- _Using the information_
1. Please retype part of the Strain PK4 growth passage word for word, beginning at the words "The measurement of" and stopping after "1.5, and 2 %.".
2. Extend the Strain PK4 growth passage with new text that follows on from its final sentence.

----- Text for analysis

Discoloration in the skim medium is a sign of hydrolysis the casein from skims substrates by protease enzyme produced by the Strain PK4. The existence of extracellular proteolytic enzymes produced by Strain PK4 was suggested causing the casein substrate hydrolyzed into peptide and amino acid. The existence of peptides and amino acids becomes the source of Nitrogen (N) as the essential compounds needed for cell growth and energy metabolism, which will be used together with the Carbon

(C) source available in the medium. Microbes need the availability of C and N sources in the media as a source of carbon framework to form energy and the components of metabolism for cell activity, cell maintenances, and growth. The microbial growth in the medium, including lag phases, log phases, stationary phases, and death phases. Based on the growth curve (Figure 2a), the lag phase of PK4 has occurred at the initial 24 h, the log phase occurs at 24th h to 30th h, the stationary phase occurs at 30th h to 42nd h, and after 42 h had entered the death phase. During 48 h of observation, cell growth activity in the medium with the addition of skim milk was 2 % were higher than the control medium. The highest cell growth of Strain PK4 was observed at 36 h, with an average TPC yield at 5.47 log CFU/mL, while the control was 5.41 log CFU/mL.

The growth of a microorganism, especially in the proteolytic bacteria, is mainly influenced by environmental factors such as physical-chemical factors (temperature, pH, aeration, agitation) and substrate composition in the growing media [10]. Bacterial growth characterization in this study used agar medium with different skim milk concentration and initial pH medium. The treatment of differences in skim milk concentration in the medium aims to observe the optimum concentration level of the substrate that can be utilized by bacterial cells to grow and produced the protease enzymes. In contrast, the pH treatment aims to observe the survival potency of bacterial cells at the alkaline condition and their ability to produce alkaline protease enzymes. The characterization of growth and extracellular proteolytic enzyme produced by the strain PK4 bacteria conducted in the medium with different substrate concentrations and initial pH value showed in Tables 2 and 3.

The measurement of colony diameter from Strain PK4 on nutrient agar medium with different skim concentrations and various pH conditions were shown in Table 2 and Tabel 3. The diameter size of the colonies increased in line with the level of skim added to the medium. Based on Table 2, the diameter size of strain colonies on the control medium (skim 0 %) has not significantly different from the medium, which was given 0.5 % skim milk. However, it was significantly increased compared to the medium with the addition of skim concentration at 1; 1.5, and 2 %.

----------
----- Entries supplied

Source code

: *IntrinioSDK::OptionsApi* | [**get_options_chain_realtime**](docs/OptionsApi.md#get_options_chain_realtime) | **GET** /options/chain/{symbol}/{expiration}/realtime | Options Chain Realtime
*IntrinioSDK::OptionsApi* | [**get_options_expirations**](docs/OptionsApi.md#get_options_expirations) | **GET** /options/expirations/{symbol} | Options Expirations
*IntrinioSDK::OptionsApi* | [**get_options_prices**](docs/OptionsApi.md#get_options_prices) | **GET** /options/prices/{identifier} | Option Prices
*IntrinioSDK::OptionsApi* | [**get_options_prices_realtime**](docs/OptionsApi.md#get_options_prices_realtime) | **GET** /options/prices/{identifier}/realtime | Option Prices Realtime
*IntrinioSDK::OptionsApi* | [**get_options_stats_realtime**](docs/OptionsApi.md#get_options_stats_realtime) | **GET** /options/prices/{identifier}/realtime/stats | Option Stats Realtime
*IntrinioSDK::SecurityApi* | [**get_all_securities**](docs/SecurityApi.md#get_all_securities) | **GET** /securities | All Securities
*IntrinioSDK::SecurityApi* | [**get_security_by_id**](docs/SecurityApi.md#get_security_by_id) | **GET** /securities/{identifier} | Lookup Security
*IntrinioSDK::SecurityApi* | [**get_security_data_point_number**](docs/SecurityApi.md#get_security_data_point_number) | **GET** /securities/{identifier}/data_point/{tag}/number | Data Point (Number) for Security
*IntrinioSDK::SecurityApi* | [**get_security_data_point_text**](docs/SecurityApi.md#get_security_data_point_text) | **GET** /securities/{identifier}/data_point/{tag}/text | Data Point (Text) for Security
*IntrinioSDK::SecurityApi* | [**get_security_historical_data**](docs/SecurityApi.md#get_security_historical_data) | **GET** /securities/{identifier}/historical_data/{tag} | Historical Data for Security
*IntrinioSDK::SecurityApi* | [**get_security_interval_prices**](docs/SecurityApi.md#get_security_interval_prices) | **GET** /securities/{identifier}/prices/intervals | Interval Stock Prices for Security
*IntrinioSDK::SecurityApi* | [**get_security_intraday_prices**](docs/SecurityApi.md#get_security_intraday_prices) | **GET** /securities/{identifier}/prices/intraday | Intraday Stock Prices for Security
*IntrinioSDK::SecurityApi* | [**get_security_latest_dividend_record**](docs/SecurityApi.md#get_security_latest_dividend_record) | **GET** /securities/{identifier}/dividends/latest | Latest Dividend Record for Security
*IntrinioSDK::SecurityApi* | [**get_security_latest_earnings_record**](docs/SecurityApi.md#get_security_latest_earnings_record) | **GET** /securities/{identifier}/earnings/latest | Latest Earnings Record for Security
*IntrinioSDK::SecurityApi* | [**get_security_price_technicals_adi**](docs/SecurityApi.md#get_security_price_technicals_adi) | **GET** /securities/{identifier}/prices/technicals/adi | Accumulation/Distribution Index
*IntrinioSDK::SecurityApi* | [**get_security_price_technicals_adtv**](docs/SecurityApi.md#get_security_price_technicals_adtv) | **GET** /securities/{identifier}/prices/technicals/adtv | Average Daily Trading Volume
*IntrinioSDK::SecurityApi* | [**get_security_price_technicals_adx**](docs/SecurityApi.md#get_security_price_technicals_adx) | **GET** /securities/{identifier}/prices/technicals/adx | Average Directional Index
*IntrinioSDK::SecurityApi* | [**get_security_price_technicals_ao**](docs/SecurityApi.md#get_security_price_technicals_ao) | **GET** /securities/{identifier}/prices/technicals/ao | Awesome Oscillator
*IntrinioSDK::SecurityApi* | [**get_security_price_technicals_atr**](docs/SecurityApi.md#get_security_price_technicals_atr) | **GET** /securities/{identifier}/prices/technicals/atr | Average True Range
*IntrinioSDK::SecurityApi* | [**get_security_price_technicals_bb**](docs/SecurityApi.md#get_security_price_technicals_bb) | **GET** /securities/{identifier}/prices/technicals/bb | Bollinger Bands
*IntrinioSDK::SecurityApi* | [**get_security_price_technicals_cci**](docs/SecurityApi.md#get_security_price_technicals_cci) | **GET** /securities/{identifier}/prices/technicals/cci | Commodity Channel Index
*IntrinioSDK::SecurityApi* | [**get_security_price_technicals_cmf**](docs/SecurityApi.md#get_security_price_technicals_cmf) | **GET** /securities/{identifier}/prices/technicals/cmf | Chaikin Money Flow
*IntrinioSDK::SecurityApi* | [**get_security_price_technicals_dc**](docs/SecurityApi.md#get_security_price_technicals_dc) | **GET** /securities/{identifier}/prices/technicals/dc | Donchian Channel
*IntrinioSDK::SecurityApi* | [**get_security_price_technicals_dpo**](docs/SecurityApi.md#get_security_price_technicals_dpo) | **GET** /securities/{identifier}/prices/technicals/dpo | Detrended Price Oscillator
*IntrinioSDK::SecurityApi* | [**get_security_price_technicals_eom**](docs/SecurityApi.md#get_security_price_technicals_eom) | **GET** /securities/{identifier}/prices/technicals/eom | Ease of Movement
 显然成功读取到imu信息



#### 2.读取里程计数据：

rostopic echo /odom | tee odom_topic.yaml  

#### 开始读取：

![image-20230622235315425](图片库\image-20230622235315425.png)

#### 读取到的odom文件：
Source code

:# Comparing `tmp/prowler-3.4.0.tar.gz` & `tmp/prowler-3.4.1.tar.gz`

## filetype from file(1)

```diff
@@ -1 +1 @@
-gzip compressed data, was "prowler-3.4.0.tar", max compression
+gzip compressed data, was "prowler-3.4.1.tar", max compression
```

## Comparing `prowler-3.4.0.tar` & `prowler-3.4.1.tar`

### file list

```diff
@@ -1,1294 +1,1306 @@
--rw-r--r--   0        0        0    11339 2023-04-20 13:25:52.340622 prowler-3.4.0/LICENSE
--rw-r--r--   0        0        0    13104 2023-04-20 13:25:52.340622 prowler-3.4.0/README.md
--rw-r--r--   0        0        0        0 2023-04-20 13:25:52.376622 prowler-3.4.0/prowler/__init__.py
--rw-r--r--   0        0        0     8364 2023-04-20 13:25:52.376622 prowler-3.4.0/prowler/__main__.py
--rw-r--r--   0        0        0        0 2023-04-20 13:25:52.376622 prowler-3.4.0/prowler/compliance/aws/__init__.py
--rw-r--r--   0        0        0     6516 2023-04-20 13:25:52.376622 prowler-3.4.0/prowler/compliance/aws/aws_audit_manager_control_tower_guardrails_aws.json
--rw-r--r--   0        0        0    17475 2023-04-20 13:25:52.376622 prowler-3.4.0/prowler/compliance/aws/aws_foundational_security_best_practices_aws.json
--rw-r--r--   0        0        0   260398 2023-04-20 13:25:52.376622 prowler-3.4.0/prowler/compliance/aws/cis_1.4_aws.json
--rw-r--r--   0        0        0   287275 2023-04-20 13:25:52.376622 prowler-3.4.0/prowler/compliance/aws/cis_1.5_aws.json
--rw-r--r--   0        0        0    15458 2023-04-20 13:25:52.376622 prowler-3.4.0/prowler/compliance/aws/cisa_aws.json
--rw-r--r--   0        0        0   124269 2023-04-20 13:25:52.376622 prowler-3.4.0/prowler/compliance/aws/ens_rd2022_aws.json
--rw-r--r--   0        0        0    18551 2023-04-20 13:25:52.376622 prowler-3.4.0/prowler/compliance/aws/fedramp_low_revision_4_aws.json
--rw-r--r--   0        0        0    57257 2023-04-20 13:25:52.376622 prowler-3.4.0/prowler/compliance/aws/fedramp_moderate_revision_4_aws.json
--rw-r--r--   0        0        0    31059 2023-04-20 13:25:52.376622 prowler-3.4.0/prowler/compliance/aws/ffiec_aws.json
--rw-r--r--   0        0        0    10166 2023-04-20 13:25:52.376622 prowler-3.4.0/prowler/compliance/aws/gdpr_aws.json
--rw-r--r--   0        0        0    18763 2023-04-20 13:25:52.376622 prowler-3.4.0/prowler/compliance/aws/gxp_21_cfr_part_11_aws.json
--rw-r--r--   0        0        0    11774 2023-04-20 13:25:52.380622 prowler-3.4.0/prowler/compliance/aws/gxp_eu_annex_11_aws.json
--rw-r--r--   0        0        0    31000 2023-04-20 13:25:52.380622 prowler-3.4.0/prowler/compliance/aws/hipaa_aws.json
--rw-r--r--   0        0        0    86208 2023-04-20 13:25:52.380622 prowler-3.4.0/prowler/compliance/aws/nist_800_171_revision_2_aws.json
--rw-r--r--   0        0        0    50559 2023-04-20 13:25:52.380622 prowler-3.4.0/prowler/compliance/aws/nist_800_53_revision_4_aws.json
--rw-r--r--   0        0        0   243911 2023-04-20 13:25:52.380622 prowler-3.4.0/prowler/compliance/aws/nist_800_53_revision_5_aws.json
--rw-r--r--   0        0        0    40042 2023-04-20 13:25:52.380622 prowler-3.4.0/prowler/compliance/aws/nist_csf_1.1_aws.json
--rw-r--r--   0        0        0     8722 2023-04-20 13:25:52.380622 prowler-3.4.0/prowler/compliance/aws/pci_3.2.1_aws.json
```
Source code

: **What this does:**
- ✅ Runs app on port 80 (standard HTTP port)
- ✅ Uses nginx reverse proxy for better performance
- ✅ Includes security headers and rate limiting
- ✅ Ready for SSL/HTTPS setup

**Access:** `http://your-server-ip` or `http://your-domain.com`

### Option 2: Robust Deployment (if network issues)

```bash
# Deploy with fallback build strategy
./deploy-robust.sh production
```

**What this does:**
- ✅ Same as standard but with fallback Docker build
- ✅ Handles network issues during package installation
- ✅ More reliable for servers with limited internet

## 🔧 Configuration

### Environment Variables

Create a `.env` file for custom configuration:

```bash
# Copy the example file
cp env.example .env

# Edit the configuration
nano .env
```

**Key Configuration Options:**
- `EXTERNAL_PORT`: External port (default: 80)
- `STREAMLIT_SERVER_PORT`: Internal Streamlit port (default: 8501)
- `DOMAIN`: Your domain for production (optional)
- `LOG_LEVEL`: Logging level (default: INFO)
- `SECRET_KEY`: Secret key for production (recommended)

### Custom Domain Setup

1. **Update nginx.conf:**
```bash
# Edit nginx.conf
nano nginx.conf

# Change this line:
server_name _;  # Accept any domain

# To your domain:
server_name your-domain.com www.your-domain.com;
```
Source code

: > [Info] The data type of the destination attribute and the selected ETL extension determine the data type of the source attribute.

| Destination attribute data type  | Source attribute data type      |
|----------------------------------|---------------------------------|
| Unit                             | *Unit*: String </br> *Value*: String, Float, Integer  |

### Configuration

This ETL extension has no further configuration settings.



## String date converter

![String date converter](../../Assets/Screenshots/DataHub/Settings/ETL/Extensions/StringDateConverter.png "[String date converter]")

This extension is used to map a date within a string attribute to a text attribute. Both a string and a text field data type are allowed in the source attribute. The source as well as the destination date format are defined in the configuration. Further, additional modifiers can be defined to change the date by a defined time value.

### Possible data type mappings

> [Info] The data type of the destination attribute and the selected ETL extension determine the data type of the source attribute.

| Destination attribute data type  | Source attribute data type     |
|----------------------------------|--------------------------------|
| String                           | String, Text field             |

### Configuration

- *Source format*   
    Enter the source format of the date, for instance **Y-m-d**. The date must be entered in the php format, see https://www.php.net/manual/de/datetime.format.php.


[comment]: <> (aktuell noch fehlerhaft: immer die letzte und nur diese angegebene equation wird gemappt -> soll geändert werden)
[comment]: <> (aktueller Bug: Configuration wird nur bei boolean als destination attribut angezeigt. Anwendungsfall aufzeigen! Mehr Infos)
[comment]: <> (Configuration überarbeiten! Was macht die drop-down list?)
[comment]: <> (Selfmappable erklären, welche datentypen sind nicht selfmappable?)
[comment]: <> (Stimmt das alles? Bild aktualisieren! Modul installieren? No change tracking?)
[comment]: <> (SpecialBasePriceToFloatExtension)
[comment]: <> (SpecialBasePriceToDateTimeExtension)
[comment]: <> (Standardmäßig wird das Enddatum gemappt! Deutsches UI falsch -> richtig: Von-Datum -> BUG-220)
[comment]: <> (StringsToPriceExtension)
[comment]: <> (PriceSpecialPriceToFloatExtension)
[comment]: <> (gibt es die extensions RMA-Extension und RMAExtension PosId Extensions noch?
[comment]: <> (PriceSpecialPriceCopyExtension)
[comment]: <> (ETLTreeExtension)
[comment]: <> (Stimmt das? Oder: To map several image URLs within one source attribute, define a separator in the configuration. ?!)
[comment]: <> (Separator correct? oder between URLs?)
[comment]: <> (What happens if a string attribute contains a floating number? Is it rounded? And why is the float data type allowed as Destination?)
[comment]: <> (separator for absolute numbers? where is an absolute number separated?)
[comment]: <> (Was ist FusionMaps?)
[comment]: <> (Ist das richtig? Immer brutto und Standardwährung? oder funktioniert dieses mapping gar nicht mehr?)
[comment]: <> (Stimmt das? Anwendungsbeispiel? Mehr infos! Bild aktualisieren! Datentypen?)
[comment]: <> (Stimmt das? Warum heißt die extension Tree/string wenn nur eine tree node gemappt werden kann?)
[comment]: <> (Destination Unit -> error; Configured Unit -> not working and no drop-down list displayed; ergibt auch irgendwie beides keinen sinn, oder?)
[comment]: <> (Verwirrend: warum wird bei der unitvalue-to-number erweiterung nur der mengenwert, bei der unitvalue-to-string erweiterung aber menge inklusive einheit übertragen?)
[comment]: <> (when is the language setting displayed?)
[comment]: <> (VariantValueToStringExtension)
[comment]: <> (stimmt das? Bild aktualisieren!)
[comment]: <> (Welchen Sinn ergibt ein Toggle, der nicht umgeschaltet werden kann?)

----------

- _Answers_
1.
The measurement of colony diameter from Strain PK4 on nutrient agar medium with different skim concentrations and various pH conditions were shown in Table 2 and Tabel 3. The diameter size of the colonies increased in line with the level of skim added to the medium. Based on Table 2, the diameter size of strain colonies on the control medium (skim 0 %) has not significantly different from the medium, which was given 0.5 % skim milk. However, it was significantly increased compared to the medium with the addition of skim concentration at 1; 1.5, and 2 %.

2.
The measurement of the halo diameter of the Strain PK4 grown on the agar medium with different skim concentrations showed an increase linear with the higher level of skim added to the medium. The halo (clear zone) began to be observed on the medium with the 0.5 % addition of skim milk. It has not significantly different than the medium that was given 1 %, and 2 % skim. However, it was significantly different compared to the medium with 1.5 % a skim. Bacterial isolates grown on medium without the addition of skim (0 % skim) did not show any clear zone formed around the colony. The highest proteolytic index occurred at the medium with the addition of 0.5, 1, and 1.5 % skim milk. This result was lower than the other alkaline protease isolated from leather waste at the previous study, with the range at 2.27– 2.45 of proteolytic index [4]. The formation of a clear zone around the colony occurs due to the ability of Strain PK4 secreting the protease enzyme, which can hydrolyze the casein substrate on the skim into simpler peptides, in line with the discoloration phenomenon of the medium during 48 h observation. In the agar medium, without the addition of skim (0 % skim), there was no halo diameter observed. It suggested there was no casein substrate, so the hydrolysis of the casein not occurred and does not show the formation of clear zones around the colony. According to [11], bacteria can hydrolyze proteins from substrates available outside of their body and use these hydrolysis products as a source of nitrogen and carbon framework in energy metabolism and cell growth.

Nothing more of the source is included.